Overall, Elastic Beanstalk is a powerful and flexible service that can help developers quickly and easily deploy and manage web applications and services on AWS.

2. Code Pipeline
AWS CodePipeline is a fully managed continuous delivery service provided by Amazon Web Services (AWS). It automates the release process for applications, enabling developers to rapidly and reliably build, test, and deploy their code changes.

Here are some key features of AWS CodePipeline:

Pipeline Creation: Developers can create custom pipelines for their applications, specifying the source code repository, build tools, testing frameworks, deployment targets, and other settings. They can also define the stages of the pipeline and the actions that should be performed in each stage.

Source Code Integration: CodePipeline integrates with a wide range of source code repositories, including AWS CodeCommit, GitHub, and Bitbucket. Developers can configure their pipelines to automatically detect code changes in the repository and trigger the build and deployment process.

Build and Test Automation: CodePipeline supports a variety of build and test tools, including AWS CodeBuild, Jenkins, and Bamboo. Developers can configure their pipelines to run automated tests as part of the build process, ensuring that code changes meet quality standards before being deployed.

Deployment Automation: CodePipeline can deploy applications to a wide range of targets, including Amazon EC2 instances, AWS Elastic Beanstalk environments, and AWS Lambda functions.

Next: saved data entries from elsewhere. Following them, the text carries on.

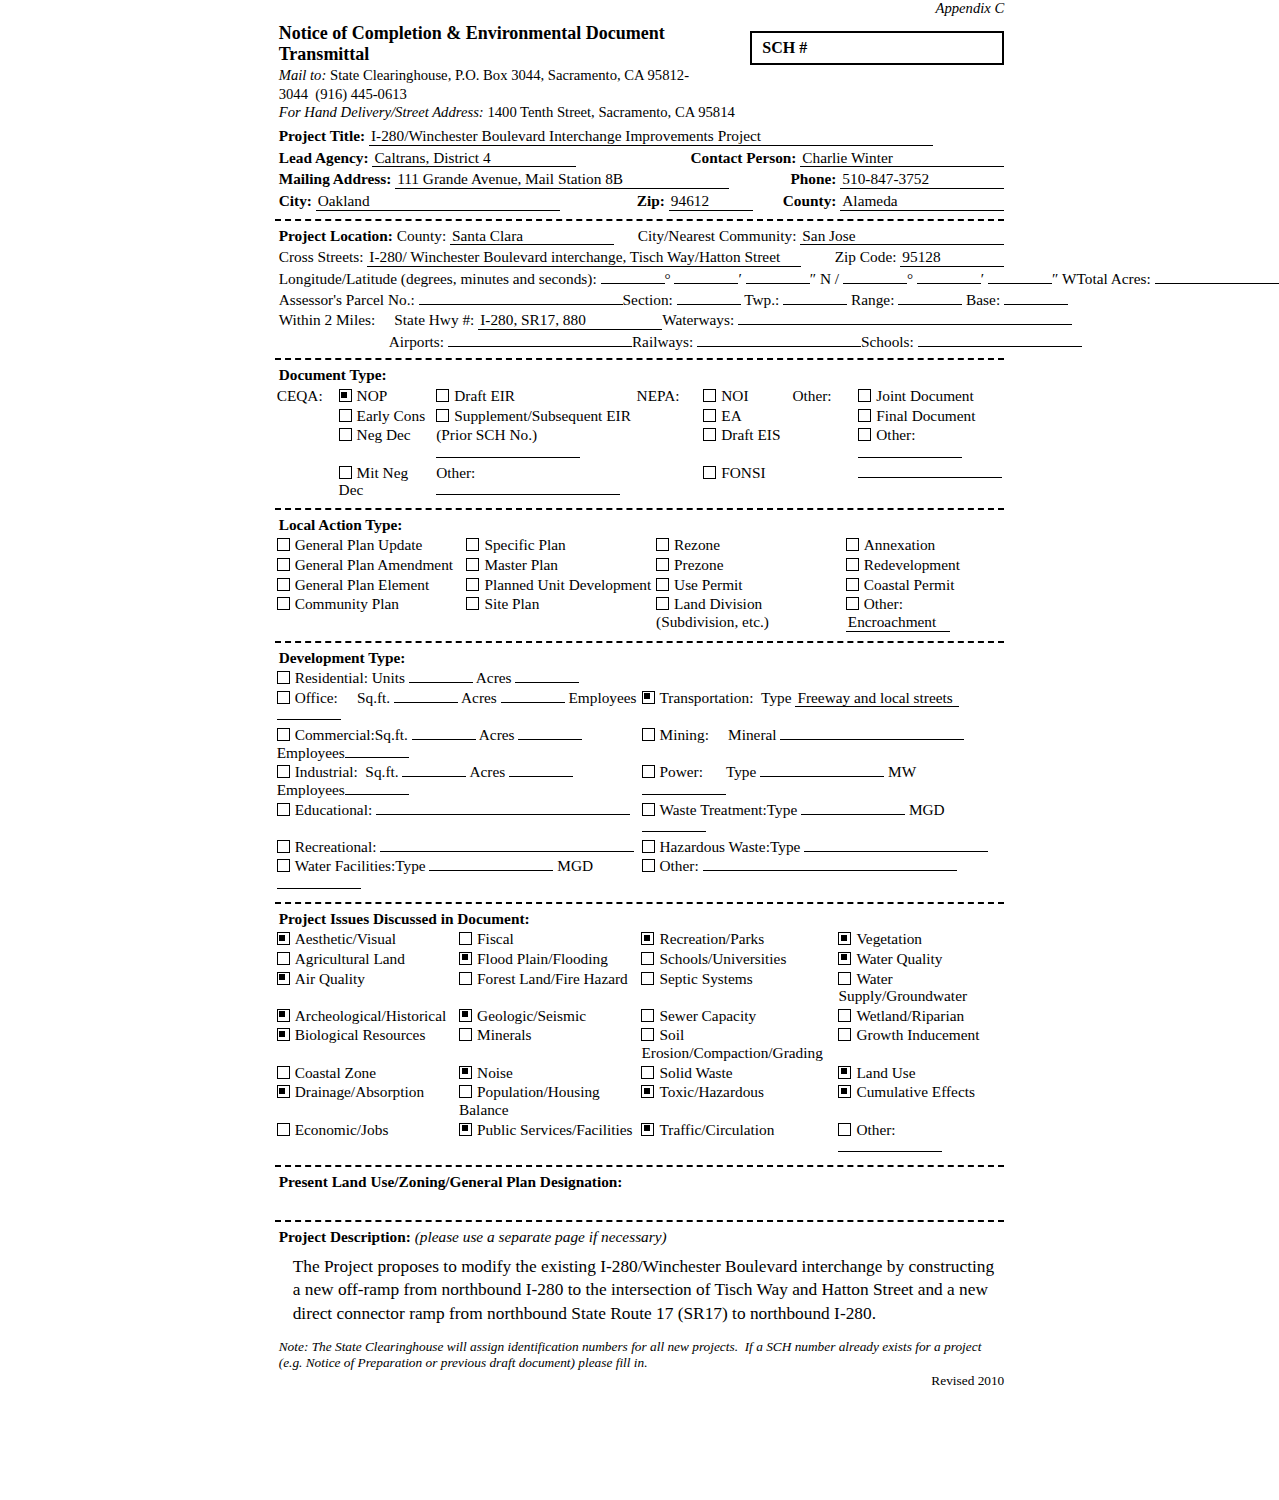Appendix C
Notice of Completion & Environmental Document Transmittal
Mail to: State Clearinghouse, P.O. Box 3044, Sacramento, CA 95812-3044 (916) 445-0613
For Hand Delivery/Street Address: 1400 Tenth Street, Sacramento, CA 95814
SCH #
Project Title: I-280/Winchester Boulevard Interchange Improvements Project
Lead Agency: Caltrans, District 4
Contact Person: Charlie Winter
Mailing Address: 111 Grande Avenue, Mail Station 8B
Phone: 510-847-3752
City: Oakland
Zip: 94612
County: Alameda
Project Location: County: Santa Clara
City/Nearest Community: San Jose
Cross Streets: I-280/ Winchester Boulevard interchange, Tisch Way/Hatton Street
Zip Code: 95128
Longitude/Latitude (degrees, minutes and seconds): ° ′ ″ N / ° ′ ″ W
Total Acres:
Assessor's Parcel No.:
Section: Twp.: Range: Base:
Within 2 Miles: State Hwy #: I-280, SR17, 880
Waterways:
Airports:
Railways:
Schools:
Document Type:
| CEQA: | NOP | Draft EIR | NEPA: | NOI | Other: | Joint Document |
| | Early Cons | Supplement/Subsequent EIR | | EA | | Final Document |
| | Neg Dec | (Prior SCH No.) | | Draft EIS | | Other: |
| | Mit Neg Dec | Other: | | FONSI | | |
Local Action Type:
| General Plan Update | Specific Plan | Rezone | Annexation |
| General Plan Amendment | Master Plan | Prezone | Redevelopment |
| General Plan Element | Planned Unit Development | Use Permit | Coastal Permit |
| Community Plan | Site Plan | Land Division (Subdivision, etc.) | Other: Encroachment |
Development Type:
| Residential: Units Acres | |
| Office: Sq.ft. Acres Employees | Transportation: Type Freeway and local streets |
| Commercial:Sq.ft. Acres Employees | Mining: Mineral |
| Industrial: Sq.ft. Acres Employees | Power: Type MW |
| Educational: | Waste Treatment:Type MGD |
| Recreational: | Hazardous Waste:Type |
| Water Facilities:Type MGD | Other: |
Project Issues Discussed in Document:
| Aesthetic/Visual | Fiscal | Recreation/Parks | Vegetation |
| Agricultural Land | Flood Plain/Flooding | Schools/Universities | Water Quality |
| Air Quality | Forest Land/Fire Hazard | Septic Systems | Water Supply/Groundwater |
| Archeological/Historical | Geologic/Seismic | Sewer Capacity | Wetland/Riparian |
| Biological Resources | Minerals | Soil Erosion/Compaction/Grading | Growth Inducement |
| Coastal Zone | Noise | Solid Waste | Land Use |
| Drainage/Absorption | Population/Housing Balance | Toxic/Hazardous | Cumulative Effects |
| Economic/Jobs | Public Services/Facilities | Traffic/Circulation | Other: |
Present Land Use/Zoning/General Plan Designation:
Project Description: (please use a separate page if necessary)
The Project proposes to modify the existing I-280/Winchester Boulevard interchange by constructing a new off-ramp from northbound I-280 to the intersection of Tisch Way and Hatton Street and a new direct connector ramp from northbound State Route 17 (SR17) to northbound I-280.
Note: The State Clearinghouse will assign identification numbers for all new projects. If a SCH number already exists for a project (e.g. Notice of Preparation or previous draft document) please fill in.
Revised 2010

It can also integrate with other AWS services like AWS CodeDeploy and AWS CloudFormation to support more complex deployment scenarios.

Continuous Monitoring: CodePipeline provides continuous monitoring of the pipeline and its stages, giving developers visibility into the progress of each stage and the status of each action. It also integrates with AWS CloudWatch to provide monitoring and alerting capabilities for the pipeline and the application.

Overall, AWS CodePipeline is a powerful tool for automating the release process for applications, enabling developers to deploy changes quickly and reliably while maintaining high quality standards. By eliminating the need for manual intervention and automating many of the tedious and error-prone tasks involved in software deployment, CodePipeline can help teams deliver software faster and with fewer errors.